Supplied passage:
____

As hinted at above, over time, as far as my surfaces are concerned, lines became dots, dots became squares, squares became “windows” (lines framing squares), and windows became line rhythms again. With each of these variations I could energize the surface and could do so in subtle and shifting ways, sometimes causing the viewer to focus attention, other times causing the viewer to relax attention. Because of our inborn drive to find psychological stability, we look for completion and understanding of pictorial relationships, and the edge of forms becomes imperative for locating those forms in space. I can make the edge of forms either active or passive, make them appear opaque or translucent—and, thereby, change where the form appears to be located in space—by switching the viewer’s attention from one element to the other or by switching the appearance of the edge from stable to hazy.
In paintings like Red Diffusion, 1977, I wanted to create an illusion of actual, tangible space. In this painting, the lines do not alternate with opposing colorants to generate optical mixing. Rather, the lines are used as accurate, controlled mixtures with black, a monochromatic mixture that holds its position in space without fluctuation. This creates a lineal rhythm of values in which shapes emerge with some edges that are sharp and others that are undefined, vanishing.
The power of the artist to direct this “dance” of shapes fascinated me. I challenged myself with acquiring accurate control over color mixing, because through color, dished out in the right proportion, I could locate my objects in space with constancy and control. I experimented with the boundaries of forms and with how to sometimes make their location in space clear and, at other times, less than clear. Through color, I could produce the appearance of colored filters that you have to see through to observe the underlying shapes. I could also direct the attention of the viewer, by making shapes stable, move, or fluctuate, bringing playfulness, reassurance or confusion into the viewer’s mind/perception, as can be seen in the difference between Spring Fold, 1973, and Mirrored, 1971.
In my paintings, I have also been torn between the organic forms of nature and the rational shapes of geometry. I have always been reluctant to accept pure geometric systems because of their lack of connection to nature and emotion. However, I was attracted to geometric forms because of their clarity of beauty and thought. I decided to incorporate both organic and geometric elements in my work and to use color as the element providing emotive power.

____

Available data:
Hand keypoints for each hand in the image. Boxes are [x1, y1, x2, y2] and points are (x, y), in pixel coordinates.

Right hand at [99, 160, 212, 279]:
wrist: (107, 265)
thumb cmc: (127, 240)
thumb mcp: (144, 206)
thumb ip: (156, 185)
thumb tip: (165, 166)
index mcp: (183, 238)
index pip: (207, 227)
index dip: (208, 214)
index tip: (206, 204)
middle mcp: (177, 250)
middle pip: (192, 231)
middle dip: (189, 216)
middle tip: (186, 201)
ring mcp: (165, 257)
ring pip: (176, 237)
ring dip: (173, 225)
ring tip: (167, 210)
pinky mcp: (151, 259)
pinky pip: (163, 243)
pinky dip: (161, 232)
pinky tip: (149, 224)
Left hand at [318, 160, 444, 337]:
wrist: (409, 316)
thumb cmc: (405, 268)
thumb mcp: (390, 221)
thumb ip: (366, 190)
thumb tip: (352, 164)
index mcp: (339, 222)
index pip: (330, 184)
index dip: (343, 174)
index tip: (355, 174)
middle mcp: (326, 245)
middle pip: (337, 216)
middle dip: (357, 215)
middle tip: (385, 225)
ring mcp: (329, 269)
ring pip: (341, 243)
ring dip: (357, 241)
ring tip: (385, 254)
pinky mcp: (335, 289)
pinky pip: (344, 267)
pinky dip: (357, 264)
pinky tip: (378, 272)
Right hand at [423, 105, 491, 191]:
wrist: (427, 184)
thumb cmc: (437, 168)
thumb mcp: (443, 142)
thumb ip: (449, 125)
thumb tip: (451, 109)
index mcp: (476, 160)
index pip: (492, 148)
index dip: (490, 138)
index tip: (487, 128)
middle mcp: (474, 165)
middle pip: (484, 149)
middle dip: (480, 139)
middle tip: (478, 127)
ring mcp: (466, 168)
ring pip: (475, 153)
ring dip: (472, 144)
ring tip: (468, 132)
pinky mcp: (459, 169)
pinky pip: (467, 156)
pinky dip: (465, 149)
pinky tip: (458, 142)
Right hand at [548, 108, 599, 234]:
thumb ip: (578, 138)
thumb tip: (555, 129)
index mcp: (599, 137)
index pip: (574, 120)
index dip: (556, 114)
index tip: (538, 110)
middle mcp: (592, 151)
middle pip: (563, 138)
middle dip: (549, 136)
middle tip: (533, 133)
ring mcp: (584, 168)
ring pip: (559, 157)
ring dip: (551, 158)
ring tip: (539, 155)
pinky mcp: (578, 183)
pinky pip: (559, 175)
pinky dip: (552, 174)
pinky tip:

____

What is required:
Condense the paragraph of the painting essay that begins "In my paintings, I have also been torn" into two or three sentences, keeping its main facts.

Reply to the task:
I have felt torn between nature's organic forms and geometry's rational shapes. Pure geometric systems lack connection to nature and emotion, yet geometric forms attracted me with their clarity of beauty and thought. So I combine organic and geometric elements and let color provide the emotive power.